YOUR ASSIGNMENT:
Your copy of the data should match it exactly, leaving out only the pictures.
════
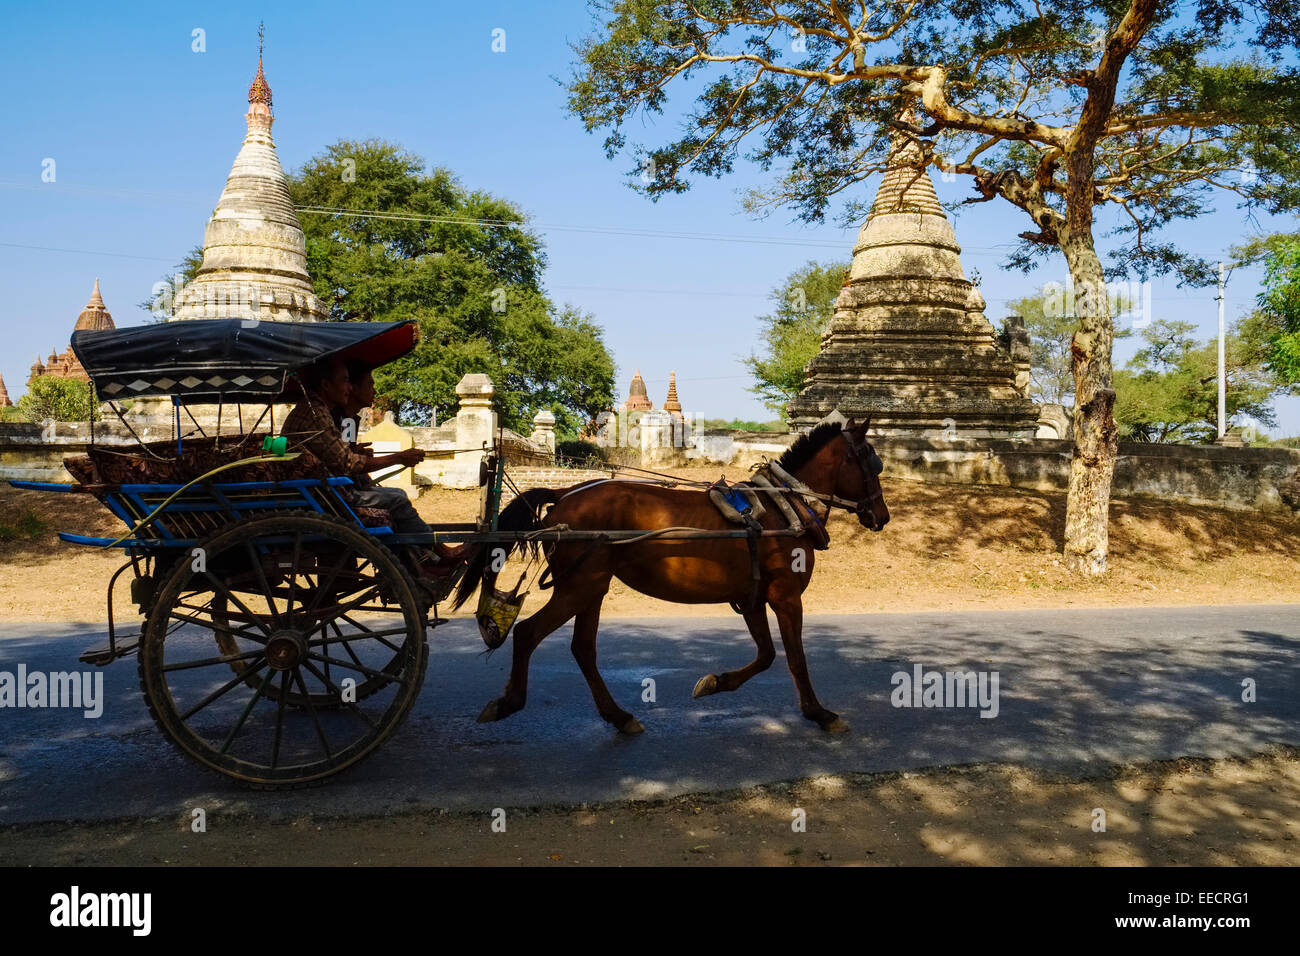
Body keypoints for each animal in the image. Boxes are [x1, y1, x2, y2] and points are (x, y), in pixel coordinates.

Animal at [452, 416, 889, 738]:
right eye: (871, 460)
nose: (881, 516)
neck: (784, 510)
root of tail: (564, 496)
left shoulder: (751, 598)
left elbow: (766, 655)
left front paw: (715, 682)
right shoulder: (785, 595)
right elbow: (796, 658)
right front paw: (818, 712)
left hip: (591, 586)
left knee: (583, 649)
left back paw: (619, 716)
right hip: (580, 587)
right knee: (528, 633)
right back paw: (508, 703)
════
REPLY:
Body keypoints for each animal in the image. Boxes are [x1, y1, x2, y2] and points are (x, y), in pixel coordinates.

Animal at [452, 416, 889, 738]:
right eye: (871, 460)
nose: (881, 516)
neck: (784, 510)
root of tail: (564, 496)
left shoulder: (751, 598)
left elbow: (766, 655)
left front paw: (715, 682)
right shoulder: (785, 595)
right elbow: (796, 658)
right front paw: (818, 712)
left hip: (591, 586)
left knee: (583, 649)
left back paw: (619, 716)
right hip: (580, 587)
right knee: (528, 633)
right back paw: (508, 703)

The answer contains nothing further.